━━ STUDY TEXT

Incidentally, Graeme’s 10 mile PB was actually set on his very same course in 2014, with a time of 58:07. Despite not topping that, he was still very happy with his performance this time round though and to finish less than a minute off his PB shows the Graeme is now beginning to recapture something very close to his best form.

 

 

 

Andy Gillespie makes waves in Atlantic Coast Challenge

Running a marathon is always a difficult task in itself and it requires months of training and dedication to prepare correctly for such a long race. Running three marathons in three days though is an entirely different prospect. That requires a different level of mental and physical strength and a ‘never-say-die’ attitude that remains present regardless of what obstacles are in the way.

Of course, being a veteran of 77 marathons including a couple of appearances in the 5-4-3-2-1 Salisbury 50k event does help. And all the more impressively, having successfully completed every single one of those races, Andy Gillespie has proven himself to be as tough and determined as they come. He was about to put that unblemished record on the line though in the Atlantic Coast Challenge.

With the conditions guaranteed to be windswept and with wild and rugged terrain featuring steep climbs and testing descents, three consecutive days of gruelling racing would be in store for Andy, should he manage to complete all three marathons.

━━━━

TASKS TO PERFORM:
[a] According to the running report, how many marathons has Andy Gillespie run?
[b] Give the running report's passage from "Andy Gillespie makes" to "Atlantic Coast Challenge." again, replacing "veteran" with "survivor".

━━ EXCERPTED DATA

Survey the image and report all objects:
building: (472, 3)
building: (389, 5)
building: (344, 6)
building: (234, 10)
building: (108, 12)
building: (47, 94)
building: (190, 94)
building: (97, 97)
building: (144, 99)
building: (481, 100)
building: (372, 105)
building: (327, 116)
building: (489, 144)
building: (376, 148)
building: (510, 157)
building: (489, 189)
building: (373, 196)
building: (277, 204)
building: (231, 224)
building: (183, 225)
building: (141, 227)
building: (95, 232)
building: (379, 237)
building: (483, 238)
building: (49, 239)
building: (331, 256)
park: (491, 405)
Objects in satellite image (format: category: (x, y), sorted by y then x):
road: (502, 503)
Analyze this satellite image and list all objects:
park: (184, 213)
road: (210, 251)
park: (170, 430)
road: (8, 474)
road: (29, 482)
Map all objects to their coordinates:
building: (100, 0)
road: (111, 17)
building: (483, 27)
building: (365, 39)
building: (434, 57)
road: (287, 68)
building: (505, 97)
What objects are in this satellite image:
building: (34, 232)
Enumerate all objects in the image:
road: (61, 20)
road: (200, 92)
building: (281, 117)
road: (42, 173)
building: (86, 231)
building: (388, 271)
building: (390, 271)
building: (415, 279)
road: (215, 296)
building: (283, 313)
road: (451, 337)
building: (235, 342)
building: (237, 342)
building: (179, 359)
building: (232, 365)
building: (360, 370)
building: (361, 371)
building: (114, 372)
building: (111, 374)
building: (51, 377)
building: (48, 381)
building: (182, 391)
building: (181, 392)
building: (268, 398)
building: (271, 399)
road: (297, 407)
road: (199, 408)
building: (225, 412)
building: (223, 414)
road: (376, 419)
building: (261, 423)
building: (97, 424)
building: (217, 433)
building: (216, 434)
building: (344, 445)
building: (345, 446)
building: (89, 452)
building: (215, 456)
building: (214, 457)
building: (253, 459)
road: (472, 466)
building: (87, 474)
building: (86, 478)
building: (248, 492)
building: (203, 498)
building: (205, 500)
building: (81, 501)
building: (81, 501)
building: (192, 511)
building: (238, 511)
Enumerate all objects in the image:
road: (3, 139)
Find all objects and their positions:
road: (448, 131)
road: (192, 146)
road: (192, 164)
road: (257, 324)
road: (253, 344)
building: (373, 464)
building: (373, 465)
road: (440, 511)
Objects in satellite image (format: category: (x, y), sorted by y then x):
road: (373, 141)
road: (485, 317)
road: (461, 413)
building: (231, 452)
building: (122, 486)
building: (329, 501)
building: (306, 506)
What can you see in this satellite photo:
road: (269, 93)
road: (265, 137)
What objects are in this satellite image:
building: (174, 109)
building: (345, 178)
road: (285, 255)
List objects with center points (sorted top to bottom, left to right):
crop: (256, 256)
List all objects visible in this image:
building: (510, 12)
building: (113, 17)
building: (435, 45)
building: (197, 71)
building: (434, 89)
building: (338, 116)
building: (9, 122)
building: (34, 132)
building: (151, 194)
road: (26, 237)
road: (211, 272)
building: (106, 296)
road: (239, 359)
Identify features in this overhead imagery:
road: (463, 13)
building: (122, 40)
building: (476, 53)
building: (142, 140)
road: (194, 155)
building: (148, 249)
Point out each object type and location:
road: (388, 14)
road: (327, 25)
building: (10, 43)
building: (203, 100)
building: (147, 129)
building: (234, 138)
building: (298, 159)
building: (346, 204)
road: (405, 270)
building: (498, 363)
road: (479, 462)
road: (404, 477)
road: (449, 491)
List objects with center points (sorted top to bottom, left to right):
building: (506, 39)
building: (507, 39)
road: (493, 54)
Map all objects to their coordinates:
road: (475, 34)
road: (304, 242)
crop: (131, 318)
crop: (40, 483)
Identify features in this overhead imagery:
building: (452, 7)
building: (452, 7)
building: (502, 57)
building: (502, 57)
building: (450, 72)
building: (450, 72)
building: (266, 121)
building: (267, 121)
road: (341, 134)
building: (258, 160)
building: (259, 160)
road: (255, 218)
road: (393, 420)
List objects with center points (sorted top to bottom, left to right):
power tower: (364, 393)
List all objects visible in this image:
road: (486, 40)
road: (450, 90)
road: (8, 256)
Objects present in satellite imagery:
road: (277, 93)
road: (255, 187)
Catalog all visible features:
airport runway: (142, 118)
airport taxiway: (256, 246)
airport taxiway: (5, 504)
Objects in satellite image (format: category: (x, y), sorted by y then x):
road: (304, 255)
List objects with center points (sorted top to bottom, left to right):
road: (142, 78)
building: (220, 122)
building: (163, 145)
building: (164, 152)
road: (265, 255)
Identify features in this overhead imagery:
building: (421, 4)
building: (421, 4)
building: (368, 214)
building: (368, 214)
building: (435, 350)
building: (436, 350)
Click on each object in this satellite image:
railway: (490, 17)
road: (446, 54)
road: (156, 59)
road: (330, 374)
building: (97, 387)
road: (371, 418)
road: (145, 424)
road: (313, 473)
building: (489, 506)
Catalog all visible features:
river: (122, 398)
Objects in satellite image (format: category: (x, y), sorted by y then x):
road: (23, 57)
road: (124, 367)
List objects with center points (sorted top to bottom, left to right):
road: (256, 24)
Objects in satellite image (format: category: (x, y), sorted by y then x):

━━━━

SOLUTIONS BY TASK:
[a] 77

[b]
Andy Gillespie makes waves in Atlantic Coast Challenge

Running a marathon is always a difficult task in itself and it requires months of training and dedication to prepare correctly for such a long race. Running three marathons in three days though is an entirely different prospect. That requires a different level of mental and physical strength and a ‘never-say-die’ attitude that remains present regardless of what obstacles are in the way.

Of course, being a survivor of 77 marathons including a couple of appearances in the 5-4-3-2-1 Salisbury 50k event does help. And all the more impressively, having successfully completed every single one of those races, Andy Gillespie has proven himself to be as tough and determined as they come. He was about to put that unblemished record on the line though in the Atlantic Coast Challenge.